**Explore o material**
A) Liste todos os fatores que, segundo o texto sobre pimentas, interferem na concentração das moléculas capsaicinoides.
B) Diga se cada afirmação concorda com o texto sobre pimentas, respondendo sim ou não e citando as palavras do texto que decidem a questão: (i) Colombo descobriu as pimentas em sua segunda visita à América. (ii) A malagueta chega a 2 milhões de pontos na escala Scoville. (iii) A pimenta provoca gastrite e hemorroidas.

**Texto apresentado**
════
As espécies do gênero botânico chamado Capsicum são frutos que, apesar de tamanhos, coloração e formatos variados, têm a mesma origem: são americanas. Inclusive, relatos indicam que Colombo descobriu essas pimentas em sua segunda visita ao nosso continente.
A quantidade de moléculas capsaicinoides pode variar. Fatores como a constituição genética da pimenteira e até mesmo as condições de cultivo, a temperatura e a umidade durante o crescimento dessas plantas, interferem com a concentração.
“Existe uma medida, chamada Scoville, para o teor picante de cada uma e que considera justamente a quantidade dessa substância”, diz a nutricionista Andrea Esquivel, presidente da Associação Paulista de Fitoterapia (APFIT).
Só para comparar, a primeira colocada é a Carolina Reaper, com ardência que chega a 2 milhões de pontos na escala, já a malagueta alcança 100 mil, enquanto a biquinho atinge a marca de mil.
“E a sensibilidade para a picância varia de acordo com a frequência no consumo. Cada um sabe dos seus limites”, comenta a nutricionista.
Andrea conta que, em alguns países asiáticos, o tempero aparece desde cedo, já na infância. “Tem criança que leva até pão com pimenta na merenda escolar”, brinca.
As moléculas por trás do sabor pungente provocam efeitos irritantes e prazerosos quase ao mesmo tempo. Ao entrar em contato com as membranas da boca, do nariz e da garganta, desencadeiam um sinal de dor. Então, de célula em célula, a mensagem chega ao cérebro, que reage produzindo endorfinas relacionadas ao alívio e bem-estar.
Pessoas acostumadas e resistentes pedem mais, mas tem quem prefira distância. “Também não é indicada para indivíduos com gastrite e hemorroidas”, sinaliza Isolda.
Não significa que provoque esses males, mas sim que é capaz de desencadear sintomas em pacientes que já apresentam tais distúrbios.
E, para atenuar a ardência, Andrea, que também é professora de culinária, ensina a retirar as sementes e aquela parte mais branquinha, no meio do fruto. É ali que se concentra a capsaicina.
Confira algumas das representantes mais populares dessa família:
- Biquinho
É uma das variedades mais suaves, por isso é apreciada como tira-gosto. Graças ao formato de pingo e a coloração vermelha também assume a função de planta ornamental.
════
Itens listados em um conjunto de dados
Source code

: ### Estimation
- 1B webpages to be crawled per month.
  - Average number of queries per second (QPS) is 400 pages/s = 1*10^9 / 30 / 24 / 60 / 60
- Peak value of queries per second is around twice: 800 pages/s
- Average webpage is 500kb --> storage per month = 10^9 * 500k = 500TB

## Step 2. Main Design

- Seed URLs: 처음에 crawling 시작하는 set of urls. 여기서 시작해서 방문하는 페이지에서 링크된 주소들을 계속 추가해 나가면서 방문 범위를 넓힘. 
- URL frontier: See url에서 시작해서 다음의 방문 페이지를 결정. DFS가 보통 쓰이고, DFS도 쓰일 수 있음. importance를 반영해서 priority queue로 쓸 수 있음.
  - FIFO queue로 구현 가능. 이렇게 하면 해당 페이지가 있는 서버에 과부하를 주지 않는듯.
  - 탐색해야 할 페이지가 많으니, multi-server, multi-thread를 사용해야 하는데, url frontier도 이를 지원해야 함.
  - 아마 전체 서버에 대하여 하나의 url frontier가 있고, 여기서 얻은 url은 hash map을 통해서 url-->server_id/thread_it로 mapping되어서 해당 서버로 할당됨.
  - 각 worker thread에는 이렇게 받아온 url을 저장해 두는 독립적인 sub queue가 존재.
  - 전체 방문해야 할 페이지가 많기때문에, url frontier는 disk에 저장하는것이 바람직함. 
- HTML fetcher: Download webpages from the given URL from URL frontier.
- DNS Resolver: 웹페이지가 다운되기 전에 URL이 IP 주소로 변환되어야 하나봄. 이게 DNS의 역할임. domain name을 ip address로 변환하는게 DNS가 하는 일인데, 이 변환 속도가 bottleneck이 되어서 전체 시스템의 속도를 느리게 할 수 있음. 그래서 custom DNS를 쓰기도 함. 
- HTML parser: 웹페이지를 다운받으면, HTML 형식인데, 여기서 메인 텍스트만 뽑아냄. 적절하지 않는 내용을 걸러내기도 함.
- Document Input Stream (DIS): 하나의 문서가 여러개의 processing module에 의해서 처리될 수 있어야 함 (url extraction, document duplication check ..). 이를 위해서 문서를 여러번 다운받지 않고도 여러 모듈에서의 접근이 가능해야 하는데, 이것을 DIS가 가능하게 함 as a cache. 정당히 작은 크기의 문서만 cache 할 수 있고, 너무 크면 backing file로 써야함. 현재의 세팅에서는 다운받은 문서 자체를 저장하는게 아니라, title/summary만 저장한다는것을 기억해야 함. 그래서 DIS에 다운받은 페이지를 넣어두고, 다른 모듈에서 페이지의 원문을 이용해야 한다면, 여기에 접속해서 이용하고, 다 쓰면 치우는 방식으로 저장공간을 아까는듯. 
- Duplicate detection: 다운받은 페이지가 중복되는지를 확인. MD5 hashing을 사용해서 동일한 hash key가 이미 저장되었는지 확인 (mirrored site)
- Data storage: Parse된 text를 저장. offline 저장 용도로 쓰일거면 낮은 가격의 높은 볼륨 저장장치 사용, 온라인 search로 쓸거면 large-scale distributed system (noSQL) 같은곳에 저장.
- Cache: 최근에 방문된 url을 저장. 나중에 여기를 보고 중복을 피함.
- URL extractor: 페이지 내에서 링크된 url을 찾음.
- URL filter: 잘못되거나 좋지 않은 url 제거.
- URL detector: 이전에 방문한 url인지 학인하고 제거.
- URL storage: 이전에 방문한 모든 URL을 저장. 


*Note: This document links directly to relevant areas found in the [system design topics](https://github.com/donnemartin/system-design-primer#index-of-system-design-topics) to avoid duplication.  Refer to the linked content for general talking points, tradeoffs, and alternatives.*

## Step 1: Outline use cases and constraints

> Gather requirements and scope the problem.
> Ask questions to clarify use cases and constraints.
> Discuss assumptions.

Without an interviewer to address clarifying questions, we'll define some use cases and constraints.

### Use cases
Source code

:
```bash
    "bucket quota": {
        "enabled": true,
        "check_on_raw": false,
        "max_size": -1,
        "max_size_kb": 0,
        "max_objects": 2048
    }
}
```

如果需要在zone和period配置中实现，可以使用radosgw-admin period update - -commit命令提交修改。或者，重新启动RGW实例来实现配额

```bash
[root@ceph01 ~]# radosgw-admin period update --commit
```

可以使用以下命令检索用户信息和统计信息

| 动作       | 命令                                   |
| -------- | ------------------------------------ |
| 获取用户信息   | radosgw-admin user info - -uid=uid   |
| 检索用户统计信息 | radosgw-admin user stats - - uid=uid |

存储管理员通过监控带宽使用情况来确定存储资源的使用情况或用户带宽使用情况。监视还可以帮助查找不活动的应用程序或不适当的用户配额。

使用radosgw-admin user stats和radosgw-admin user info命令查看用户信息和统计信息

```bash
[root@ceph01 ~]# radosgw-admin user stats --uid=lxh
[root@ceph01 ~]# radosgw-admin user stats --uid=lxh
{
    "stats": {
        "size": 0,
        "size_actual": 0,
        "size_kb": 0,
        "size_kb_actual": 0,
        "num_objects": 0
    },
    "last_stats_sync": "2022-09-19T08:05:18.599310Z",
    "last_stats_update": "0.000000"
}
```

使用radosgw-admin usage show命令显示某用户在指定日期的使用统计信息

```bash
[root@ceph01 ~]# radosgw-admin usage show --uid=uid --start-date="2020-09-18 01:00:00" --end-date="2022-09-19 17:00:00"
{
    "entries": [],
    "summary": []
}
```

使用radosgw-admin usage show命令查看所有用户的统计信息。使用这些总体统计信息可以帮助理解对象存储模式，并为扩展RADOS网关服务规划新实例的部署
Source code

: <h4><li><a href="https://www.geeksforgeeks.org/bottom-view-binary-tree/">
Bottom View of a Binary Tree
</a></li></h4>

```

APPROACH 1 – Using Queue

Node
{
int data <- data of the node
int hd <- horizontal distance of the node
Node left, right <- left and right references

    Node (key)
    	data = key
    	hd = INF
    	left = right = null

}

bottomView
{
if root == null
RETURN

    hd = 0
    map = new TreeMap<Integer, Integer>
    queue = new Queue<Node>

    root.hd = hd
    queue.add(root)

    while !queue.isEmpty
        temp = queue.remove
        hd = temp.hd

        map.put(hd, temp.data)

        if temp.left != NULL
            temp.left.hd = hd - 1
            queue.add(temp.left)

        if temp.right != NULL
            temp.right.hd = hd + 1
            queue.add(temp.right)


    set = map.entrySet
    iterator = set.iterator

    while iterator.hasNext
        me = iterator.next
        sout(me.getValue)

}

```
════
**Resultados do exercício**
A)
- a constituição genética da pimenteira
- as condições de cultivo
- a temperatura durante o crescimento das plantas
- a umidade durante o crescimento das plantas

B)
(i) Sim: "relatos indicam que Colombo descobriu essas pimentas em sua segunda visita ao nosso continente".
(ii) Não: "a malagueta alcança 100 mil".
(iii) Não: "Não significa que provoque esses males, mas sim que é capaz de desencadear sintomas em pacientes que já apresentam tais distúrbios".